Archives de Tag: Enfance

En passant

mai68jpg-8dd8dd8-d12ea

C’est un petit peu flou.

J’avais presque 7 ans.

Flou mais j’ai quelques flashs.

Nous habitions le quartier latin depuis janvier 1967.

Un peu plus d’un an.

Nous étions donc en mai 68 en plein quartier latin.

J’aimais aller à l’école parce que le matin on voyait les voitures qui avaient été retournées pendant la nuit avec un drôle de toit enfoncé.

Et puis celles qui avaient brûlé. Toujours d’une couleur noire et orange.

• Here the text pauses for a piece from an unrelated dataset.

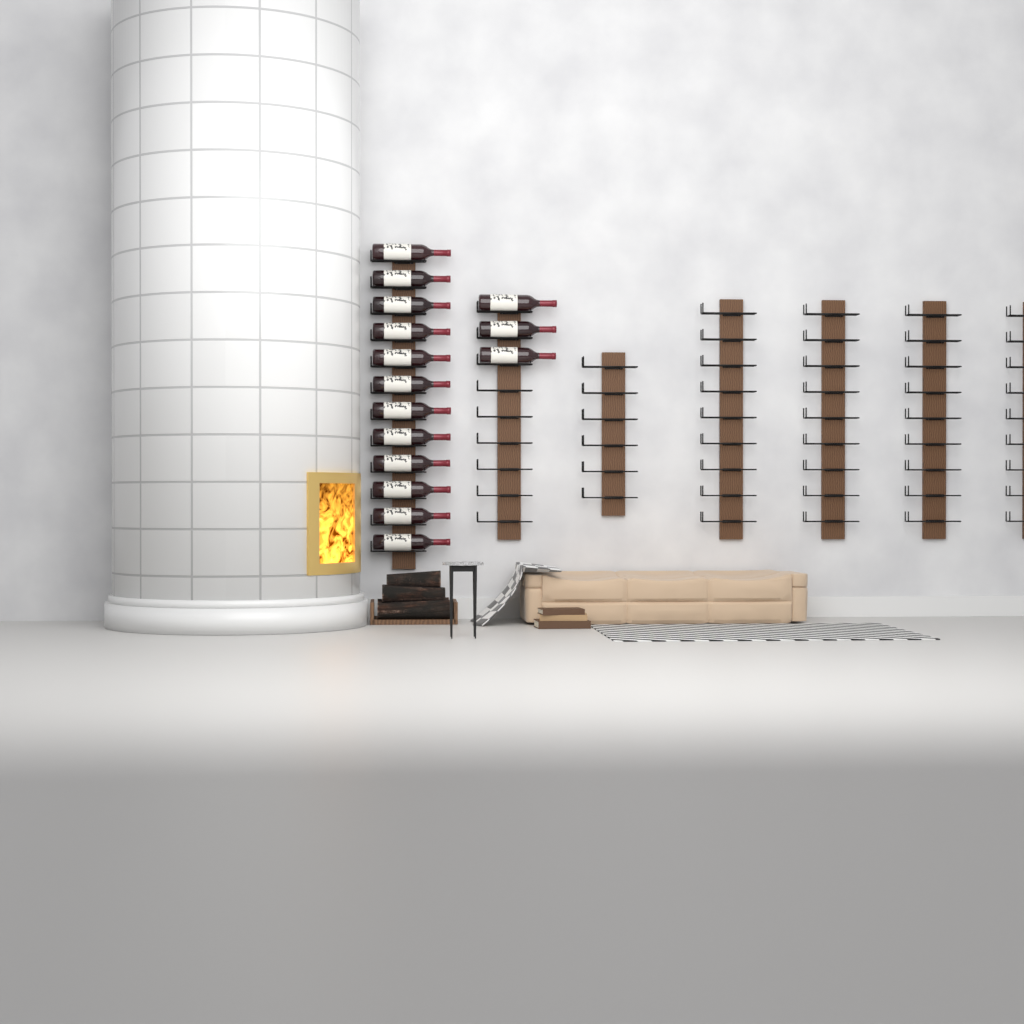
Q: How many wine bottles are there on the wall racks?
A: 15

Et puis à l’école on jouait tout le temps aux étudiants et aux CRS.

Malgré l’interdiction, je descendais souvent dans la rue pour guetter les manifestations.

Et puis dès que ça bougeait, on prévenait tous les habitants de l’immeuble pour qu’ils rentrent leurs voitures. Il n’y avait pas de parking et les voitures s’entassaient dans les cours et le jardin.

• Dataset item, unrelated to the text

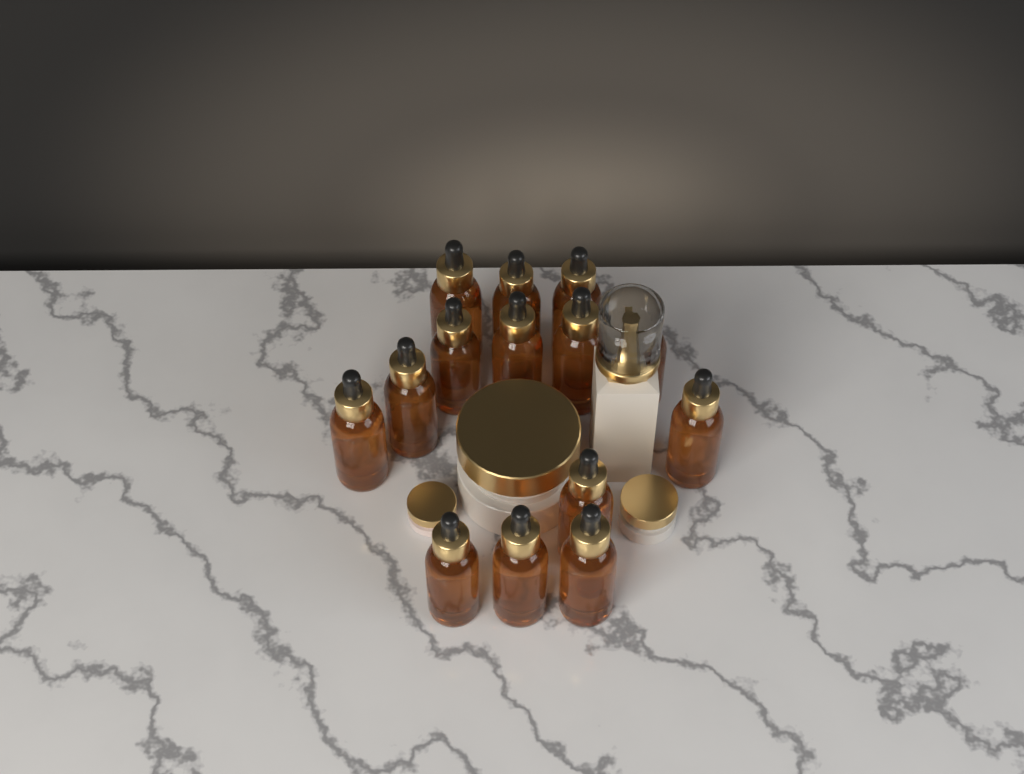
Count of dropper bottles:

Une nuit, mon frère m’a réveillé. Il y avait un vacarme fou. La lumière n’était pas régulière. Il m’a dit « On est tout seuls. Papa et maman ne sont pas là ».

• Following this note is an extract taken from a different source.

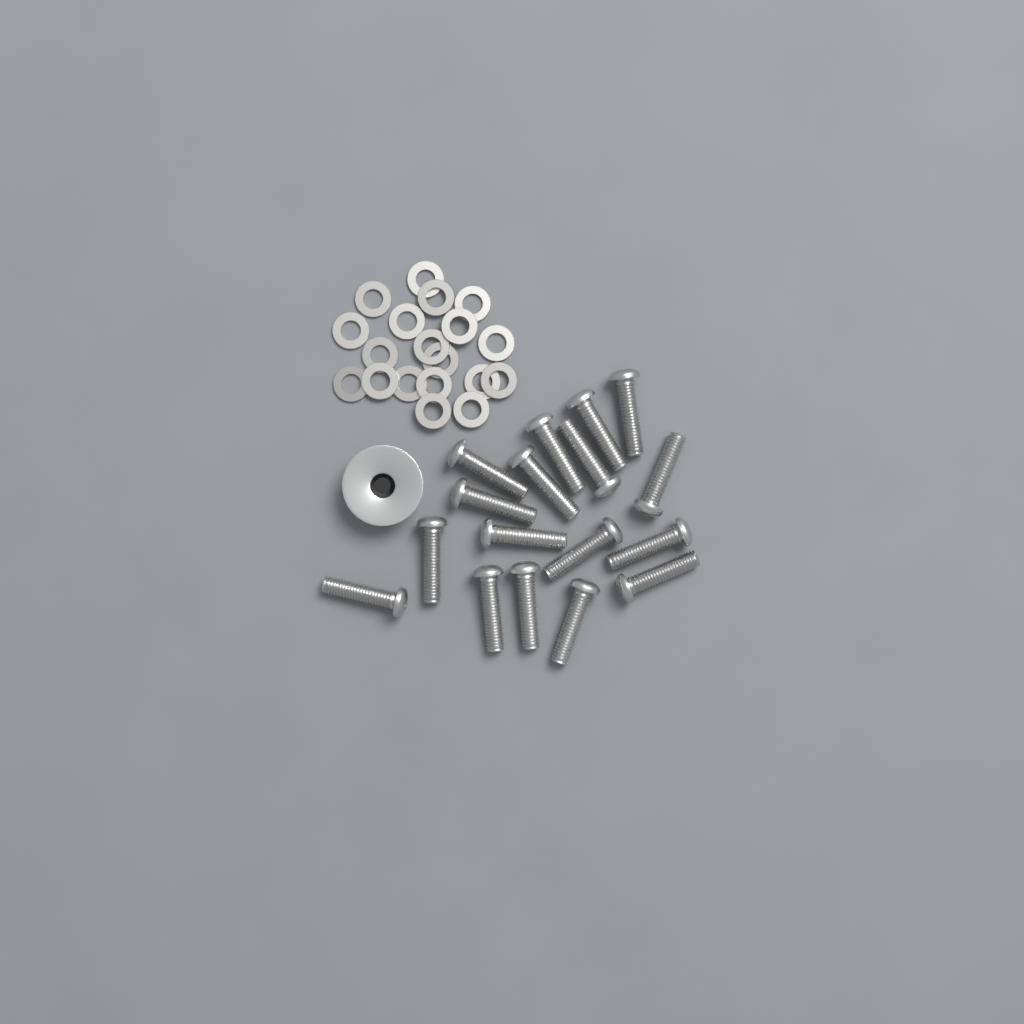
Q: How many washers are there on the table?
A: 19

Il avait beau avoir 3 ans de plus que moi, c’était un grand trouillard.

Donc, nous sommes sortis sur le pallier. Il y avait plein de monde.

Des blessés. Il fallait passer entre les gens pour descendre.

« Ils doivent être en train de manifester! »

Je voulais sortir mais mon frère ne voulait pas. La porte sur la rue s’est ouverte.

Des blessés sont entrés. Derrière, je revois les flammes et les gens courir dans tous les sens. Je me souviens que nous avons du être attrapés par une voisine.

Je me revois bien chez elle avec mes parents venant nous récupérer.

J’étais fier. Ils avaient un foulard sur le nez et la bouche, comme les cow-boys.

Et puis des brassards de la croix rouge. Une infirmerie avait été installée dans l’immeuble.

Le lendemain sans doute, ma mère nous accompagne à l’école.

Il n’y avait personne. Plus de rue. Des barricades qui fumaient.

Et l’odeur de lacrymogènes qui piquait le nez et les yeux.

L’école était fermée. Nous avons été expédiés dans l’Allier.

Ça devenait compliqué à Paris.

Mais nous avons un peu vécu ce qui allait changer les 20 prochaines années.